# [PROBLEM STATEMENT]
Set out every line of text from the records below as a Markdown table with two columns, "Row" for the row number and "Line" for the line itself. Skip blank lines and leave the pictures out of the table.

[Source records]
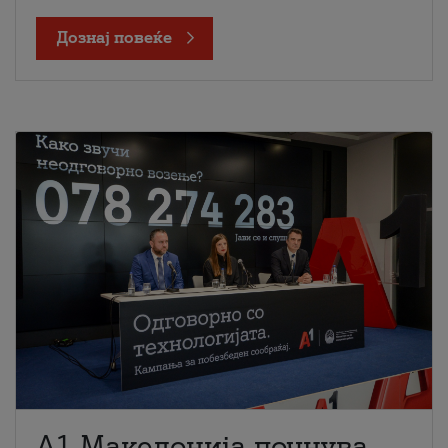
Дознај повеќе
A1 Македонија почнува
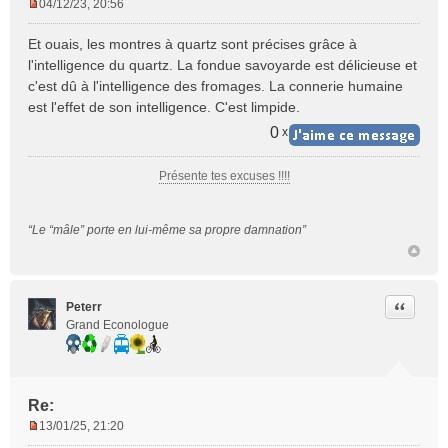
04/12/23, 20:56
M
e
Et ouais, les montres à quartz sont précises grâce à
s
l'intelligence du quartz. La fondue savoyarde est délicieuse et
s
c'est dû à l'intelligence des fromages. La connerie humaine
a
est l'effet de son intelligence. C'est limpide.
g
e
0
x
n
o
Présente tes excuses !!!!
n
l
u
“Le “mâle” porte en lui-même sa propre damnation”
Citer
Peterr
Grand Econologue
Re:
13/01/25, 21:20
M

# [EXPECTED ANSWER]
| Row | Line |
|---|---|
| 1 | Дознај повеќе |
| 2 | A1 Македонија почнува |
| 3 | 04/12/23, 20:56 |
| 4 | M |
| 5 | e |
| 6 | Et ouais, les montres à quartz sont précises grâce à |
| 7 | s |
| 8 | l'intelligence du quartz. La fondue savoyarde est délicieuse et |
| 9 | s |
| 10 | c'est dû à l'intelligence des fromages. La connerie humaine |
| 11 | a |
| 12 | est l'effet de son intelligence. C'est limpide. |
| 13 | g |
| 14 | e |
| 15 | 0 |
| 16 | x |
| 17 | n |
| 18 | o |
| 19 | Présente tes excuses !!!! |
| 20 | n |
| 21 | l |
| 22 | u |
| 23 | “Le “mâle” porte en lui-même sa propre damnation” |
| 24 | Citer |
| 25 | Peterr |
| 26 | Grand Econologue |
| 27 | Re: |
| 28 | 13/01/25, 21:20 |
| 29 | M |